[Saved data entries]

------------------------------------------------------------

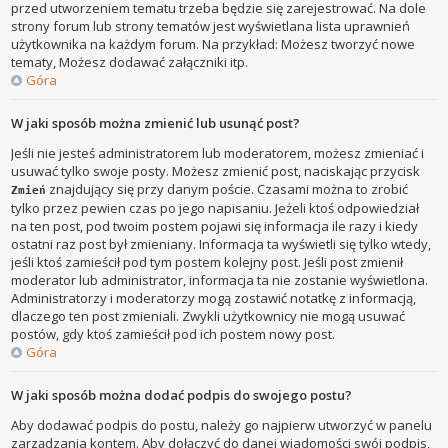
przed utworzeniem tematu trzeba będzie się zarejestrować. Na dole
strony forum lub strony tematów jest wyświetlana lista uprawnień
użytkownika na każdym forum. Na przykład: Możesz tworzyć nowe
tematy, Możesz dodawać załączniki itp.
Góra
W jaki sposób można zmienić lub usunąć post?
Jeśli nie jesteś administratorem lub moderatorem, możesz zmieniać i
usuwać tylko swoje posty. Możesz zmienić post, naciskając przycisk
znajdujący się przy danym poście. Czasami można to zrobić
Zmień
tylko przez pewien czas po jego napisaniu. Jeżeli ktoś odpowiedział
na ten post, pod twoim postem pojawi się informacja ile razy i kiedy
ostatni raz post był zmieniany. Informacja ta wyświetli się tylko wtedy,
jeśli ktoś zamieścił pod tym postem kolejny post. Jeśli post zmienił
moderator lub administrator, informacja ta nie zostanie wyświetlona.
Administratorzy i moderatorzy mogą zostawić notatkę z informacją,
dlaczego ten post zmieniali. Zwykli użytkownicy nie mogą usuwać
postów, gdy ktoś zamieścił pod ich postem nowy post.
Góra
W jaki sposób można dodać podpis do swojego postu?
Aby dodawać podpis do postu, należy go najpierw utworzyć w panelu
zarządzania kontem. Aby dołączyć do danej wiadomości swój podpis,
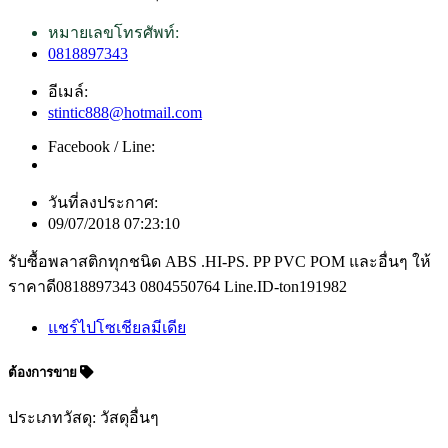
หมายเลขโทรศัพท์:
0818897343
อีเมล์:
stintic888@hotmail.com
Facebook / Line:
วันที่ลงประกาศ:
09/07/2018 07:23:10
รับซื้อพลาสติกทุกชนิด ABS .HI-PS. PP PVC POM และอื่นๆ ให้
ราคาดี0818897343 0804550764 Line.ID-ton191982
แชร์ไปโซเชียลมีเดีย
ต้องการขาย
ประเภทวัสดุ: วัสดุอื่นๆ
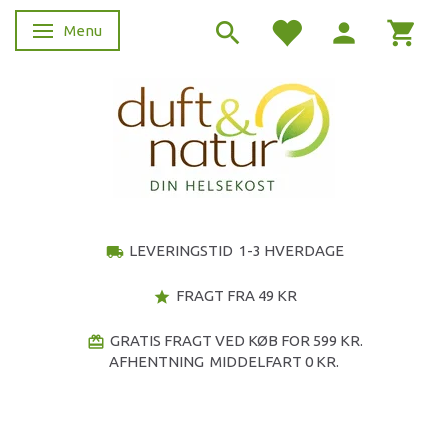
Menu
Skifte navigation
LEVERINGSTID 1-3 HVERDAGE
local_shipping
FRAGT FRA 49 KR
star
GRATIS FRAGT VED KØB FOR 599 KR.
redeem
AFHENTNING MIDDELFART 0 KR.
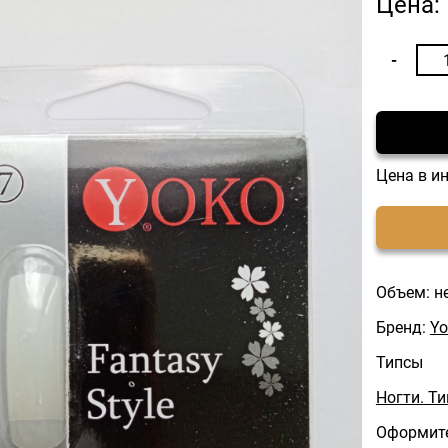
Цена:
Цена в и
Объем: н
Бренд:
Yo
Типсы
Ногти. Т
Оформите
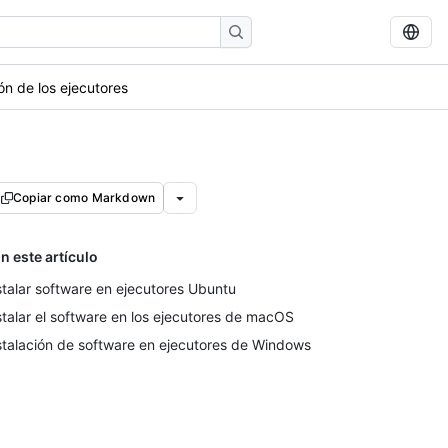
ón de los ejecutores
Copiar como Markdown
n este artículo
stalar software en ejecutores Ubuntu
stalar el software en los ejecutores de macOS
stalación de software en ejecutores de Windows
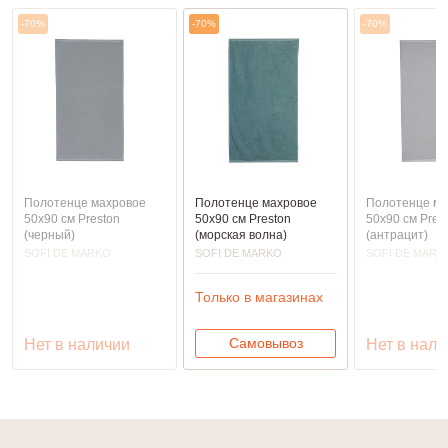
-70%
-70%
-70%
Полотенце махровое
Полотенце махровое
Полотенце ма
50х90 см Preston
50х90 см Preston
50х90 см Pres
(черный)
(морская волна)
(антрацит)
SOFI DE MARKO
SOFI DE MARKO
SOFI DE MARK
Только в магазинах
Самовывоз
Нет в наличии
Нет в нали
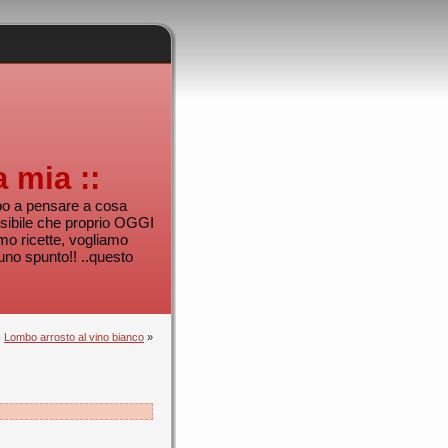
a mia ::
mpo a pensare a cosa
sibile che proprio OGGI
mo ricette, vogliamo
uno spunto!! ..questo
Lombo arrosto al vino bianco
»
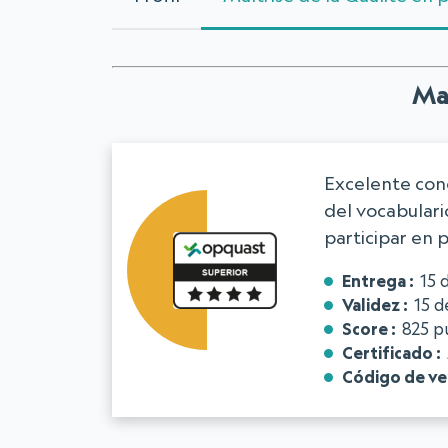
Maî
Excelente con
del vocabulari
participar en 
Entrega
15 
Validez
15 d
Score
825 p
Certificado
Código de ver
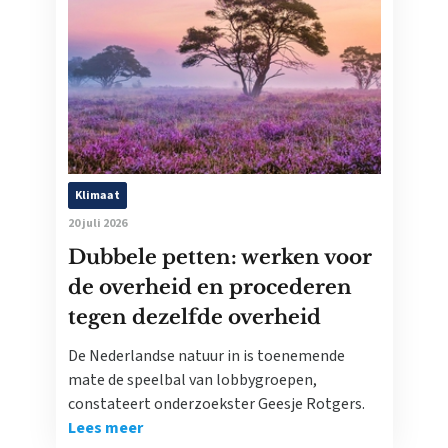
Klimaat
20 juli 2026
Dubbele petten: werken voor
de overheid en procederen
tegen dezelfde overheid
De Nederlandse natuur in is toenemende
mate de speelbal van lobbygroepen,
constateert onderzoekster Geesje Rotgers.
Lees meer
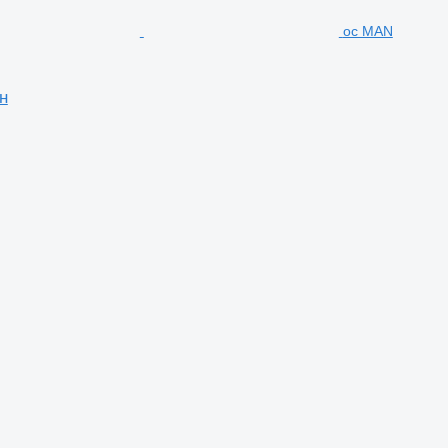
ос MAN
н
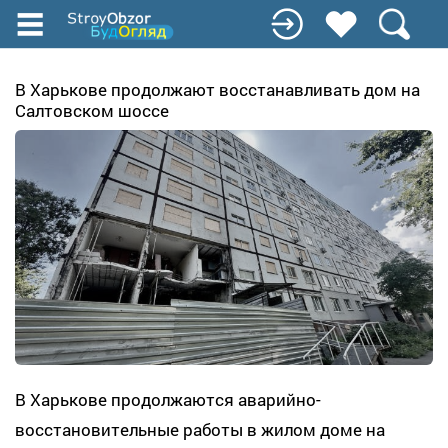
Перейти
к
основному
содержанию
В Харькове продолжают восстанавливать дом на
Салтовском шоссе
В Харькове продолжаются аварийно-
восстановительные работы в жилом доме на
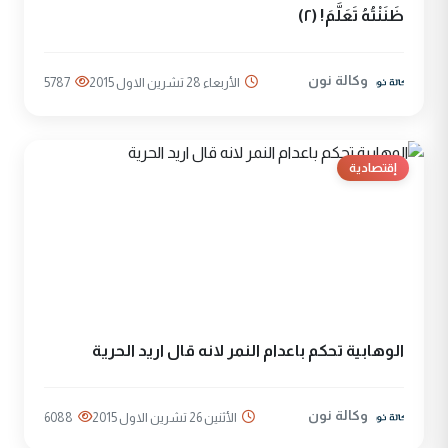
ظَنَنْتُهُ تَعَلَّمَ! (٢)
وكالة نون
الأربعاء 28 تشرين الاول 2015
5787
إقتصادية
الوهابية تحكم باعدام النمر لانه قال اريد الحرية
وكالة نون
الأثنين 26 تشرين الاول 2015
6088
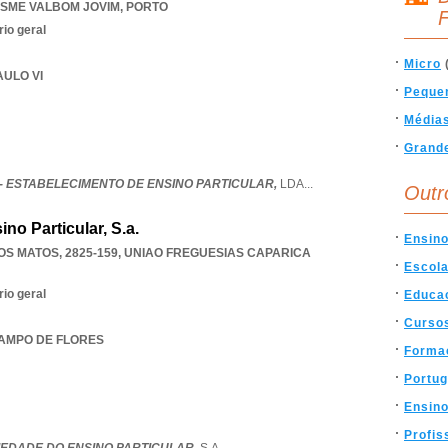
SME VALBOM JOVIM
,
PORTO
F
rio geral
Micro
AULO VI
Peque
Média
Grand
- ESTABELECIMENTO DE ENSINO PARTICULAR,
LDA
...
Outr
no Particular, S.a.
Ensin
S MATOS, 2825-159
,
UNIAO FREGUESIAS CAPARICA
Escol
rio geral
Educa
Curso
 CAMPO DE FLORES
Forma
Portug
Ensino
Profis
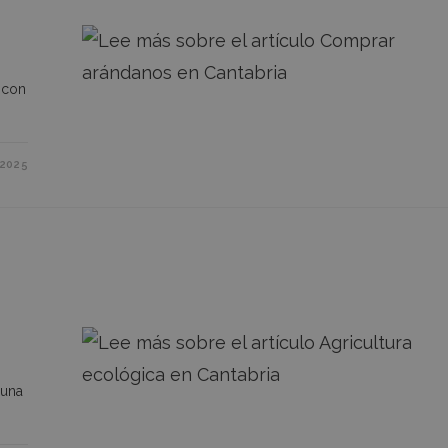
 con
2025
 una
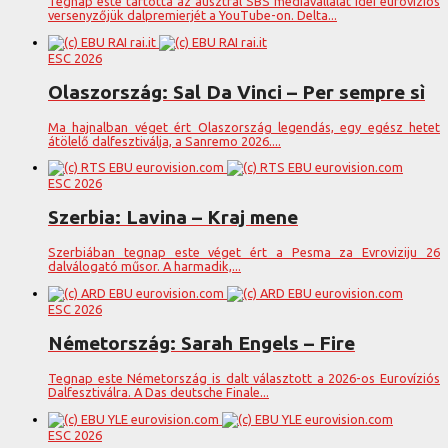
Tegnap este tartotta az ausztrál SBS médiavállalat idei eurovíziós
versenyzőjük dalpremierjét a YouTube-on. Delta...
ESC 2026
Olaszország: Sal Da Vinci – Per sempre sì
Ma hajnalban véget ért Olaszország legendás, egy egész hetet
átölelő dalfesztiválja, a Sanremo 2026....
ESC 2026
Szerbia: Lavina – Kraj mene
Szerbiában tegnap este véget ért a Pesma za Evroviziju 26
dalválogató műsor. A harmadik,...
ESC 2026
Németország: Sarah Engels – Fire
Tegnap este Németország is dalt választott a 2026-os Eurovíziós
Dalfesztiválra. A Das deutsche Finale...
ESC 2026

------------------------------------------------------------

▶ [Brief]: Duplicate every line of the listing above, leaving out the pictures.

▶ [Task solution]:
przed utworzeniem tematu trzeba będzie się zarejestrować. Na dole
strony forum lub strony tematów jest wyświetlana lista uprawnień
użytkownika na każdym forum. Na przykład: Możesz tworzyć nowe
tematy, Możesz dodawać załączniki itp.
Góra
W jaki sposób można zmienić lub usunąć post?
Jeśli nie jesteś administratorem lub moderatorem, możesz zmieniać i
usuwać tylko swoje posty. Możesz zmienić post, naciskając przycisk
znajdujący się przy danym poście. Czasami można to zrobić
Zmień
tylko przez pewien czas po jego napisaniu. Jeżeli ktoś odpowiedział
na ten post, pod twoim postem pojawi się informacja ile razy i kiedy
ostatni raz post był zmieniany. Informacja ta wyświetli się tylko wtedy,
jeśli ktoś zamieścił pod tym postem kolejny post. Jeśli post zmienił
moderator lub administrator, informacja ta nie zostanie wyświetlona.
Administratorzy i moderatorzy mogą zostawić notatkę z informacją,
dlaczego ten post zmieniali. Zwykli użytkownicy nie mogą usuwać
postów, gdy ktoś zamieścił pod ich postem nowy post.
Góra
W jaki sposób można dodać podpis do swojego postu?
Aby dodawać podpis do postu, należy go najpierw utworzyć w panelu
zarządzania kontem. Aby dołączyć do danej wiadomości swój podpis,
หมายเลขโทรศัพท์:
0818897343
อีเมล์:
stintic888@hotmail.com
Facebook / Line:
วันที่ลงประกาศ:
09/07/2018 07:23:10
รับซื้อพลาสติกทุกชนิด ABS .HI-PS. PP PVC POM และอื่นๆ ให้
ราคาดี0818897343 0804550764 Line.ID-ton191982
แชร์ไปโซเชียลมีเดีย
ต้องการขาย
ประเภทวัสดุ: วัสดุอื่นๆ
Menu
Skifte navigation
LEVERINGSTID 1-3 HVERDAGE
local_shipping
FRAGT FRA 49 KR
star
GRATIS FRAGT VED KØB FOR 599 KR.
redeem
AFHENTNING MIDDELFART 0 KR.
Цена:
Цена в и
Объем: н
Бренд:
Yo
Типсы
Ногти. Т
Оформите
ón de los ejecutores
Copiar como Markdown
n este artículo
stalar software en ejecutores Ubuntu
stalar el software en los ejecutores de macOS
stalación de software en ejecutores de Windows
-70%
-70%
-70%
Полотенце махровое
Полотенце махровое
Полотенце ма
50х90 см Preston
50х90 см Preston
50х90 см Pres
(черный)
(морская волна)
(антрацит)
SOFI DE MARKO
SOFI DE MARKO
SOFI DE MARK
Только в магазинах
Самовывоз
Нет в наличии
Нет в нали
a mia ::
mpo a pensare a cosa
sibile che proprio OGGI
mo ricette, vogliamo
uno spunto!! ..questo
Lombo arrosto al vino bianco
»
Maî
Excelente con
del vocabulari
participar en 
Entrega
15 
Validez
15 d
Score
825 p
Certificado
Código de ver
Klimaat
20 juli 2026
Dubbele petten: werken voor
de overheid en procederen
tegen dezelfde overheid
De Nederlandse natuur in is toenemende
mate de speelbal van lobbygroepen,
constateert onderzoekster Geesje Rotgers.
Lees meer
ос MAN
н
Перейти
к
основному
содержанию
В Харькове продолжают восстанавливать дом на
Салтовском шоссе
В Харькове продолжаются аварийно-
восстановительные работы в жилом доме на
ظَنَنْتُهُ تَعَلَّمَ! (٢)
وكالة نون
الأربعاء 28 تشرين الاول 2015
5787
إقتصادية
الوهابية تحكم باعدام النمر لانه قال اريد الحرية
وكالة نون
الأثنين 26 تشرين الاول 2015
6088
SME VALBOM JOVIM
,
PORTO
F
rio geral
Micro
AULO VI
Peque
Média
Grand
- ESTABELECIMENTO DE ENSINO PARTICULAR,
LDA
...
Outr
no Particular, S.a.
Ensin
S MATOS, 2825-159
,
UNIAO FREGUESIAS CAPARICA
Escol
rio geral
Educa
Curso
 CAMPO DE FLORES
Forma
Portug
Ensino
Profis
 con
2025
 una
Tegnap este tartotta az ausztrál SBS médiavállalat idei eurovíziós
versenyzőjük dalpremierjét a YouTube-on. Delta...
ESC 2026
Olaszország: Sal Da Vinci – Per sempre sì
Ma hajnalban véget ért Olaszország legendás, egy egész hetet
átölelő dalfesztiválja, a Sanremo 2026....
ESC 2026
Szerbia: Lavina – Kraj mene
Szerbiában tegnap este véget ért a Pesma za Evroviziju 26
dalválogató műsor. A harmadik,...
ESC 2026
Németország: Sarah Engels – Fire
Tegnap este Németország is dalt választott a 2026-os Eurovíziós
Dalfesztiválra. A Das deutsche Finale...
ESC 2026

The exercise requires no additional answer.